Customize Neural Network

In this tutorial, you can learn how to integrate your own neural network models to d3rlpy. Please check Network Architectures for more information.

Prepare PyTorch Model

If you’re familiar with PyTorch, this step should be easy for you.

import torch
import torch.nn as nn
import d3rlpy

class CustomEncoder(nn.Module):
    def __init__(self, observation_shape, feature_size):
        super().__init__()
        self.feature_size = feature_size
        self.fc1 = nn.Linear(observation_shape[0], feature_size)
        self.fc2 = nn.Linear(feature_size, feature_size)

    def forward(self, x):
        h = torch.relu(self.fc1(x))
        h = torch.relu(self.fc2(h))
        return h

Setup EncoderFactory

Once you setup your PyTorch model, you need to setup EncoderFactory as a dataclass class. In your EncoderFactory class, you need to define create and get_type. get_type method is used to serialize your customized neural network configuration.

import dataclasses

@dataclasses.dataclass()
class CustomEncoderFactory(d3rlpy.models.EncoderFactory):
    feature_size: int

    def create(self, observation_shape):
        return CustomEncoder(observation_shape, self.feature_size)

    @staticmethod
    def get_type() -> str:
        return "custom"

Now, you can use your model with d3rlpy.

# integrate your model into d3rlpy algorithm
dqn = d3rlpy.algos.DQNConfig(encoder_factory=CustomEncoderFactory(64)).create()

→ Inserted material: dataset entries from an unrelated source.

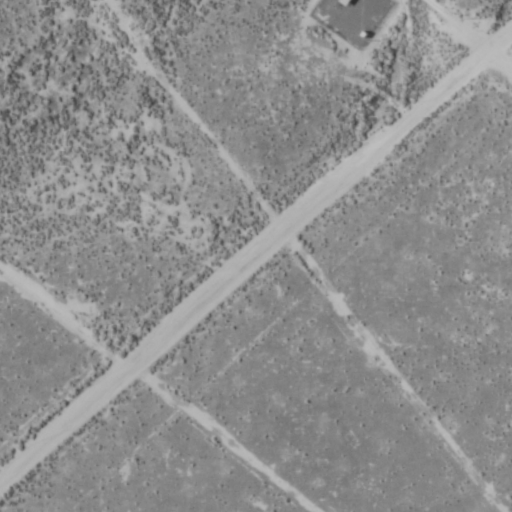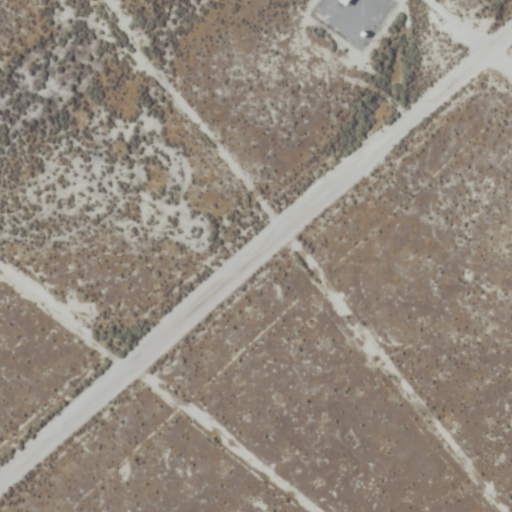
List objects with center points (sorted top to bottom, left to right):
building: (345, 1)
road: (263, 283)
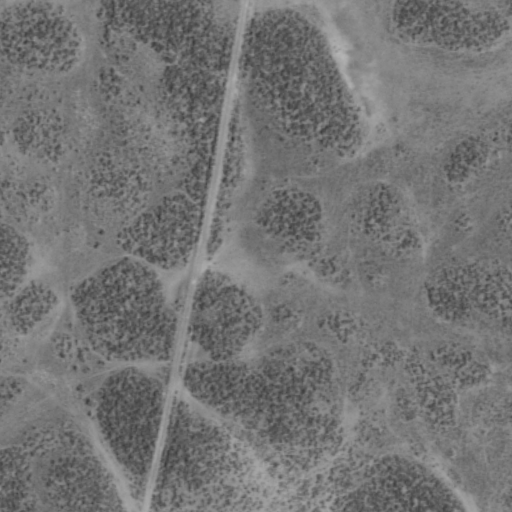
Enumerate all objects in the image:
crop: (255, 255)
road: (198, 256)
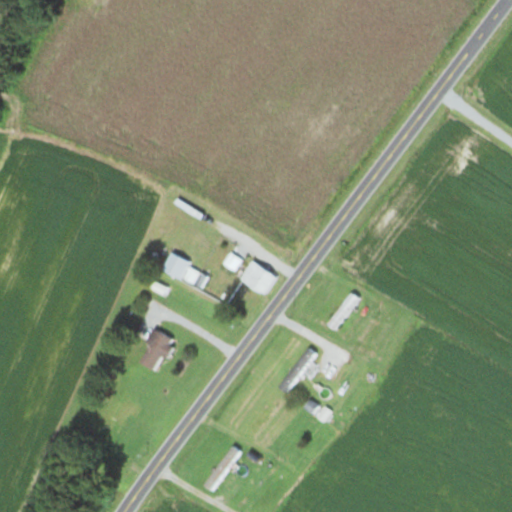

Support Q-function for Actor-Critic

In the above example, your original model is designed for the network that takes an observation as an input. However, if you customize a Q-function of actor-critic algorithm (e.g. SAC), you need to prepare an action-conditioned model.

class CustomEncoderWithAction(nn.Module):
    def __init__(self, observation_shape, action_size, feature_size):
        super().__init__()
        self.feature_size = feature_size
        self.fc1 = nn.Linear(observation_shape[0] + action_size, feature_size)
        self.fc2 = nn.Linear(feature_size, feature_size)

      def forward(self, x, action):
          h = torch.cat([x, action], dim=1)
          h = torch.relu(self.fc1(h))
          h = torch.relu(self.fc2(h))
          return h

Finally, you can update your CustomEncoderFactory as follows.

@dataclasses.dataclass()
class CustomEncoderFactory(d3rlpy.models.EncoderFactory):
    feature_size: int

    def create(self, observation_shape):
        return CustomEncoder(observation_shape, self.feature_size)

    def create_with_action(self, observation_shape, action_size, discrete_action):
        return CustomEncoderWithAction(observation_shape, action_size, self.feature_size)

    @staticmethod
    def get_type() -> str:
        return "custom"

Now, you can customize actor-critic algorithms.

encoder_factory = CustomEncoderFactory(64)

sac = d3rlpy.algos.SACConfig(
    actor_encoder_factory=encoder_factory,
    critic_encoder_factory=encoder_factory,
).create()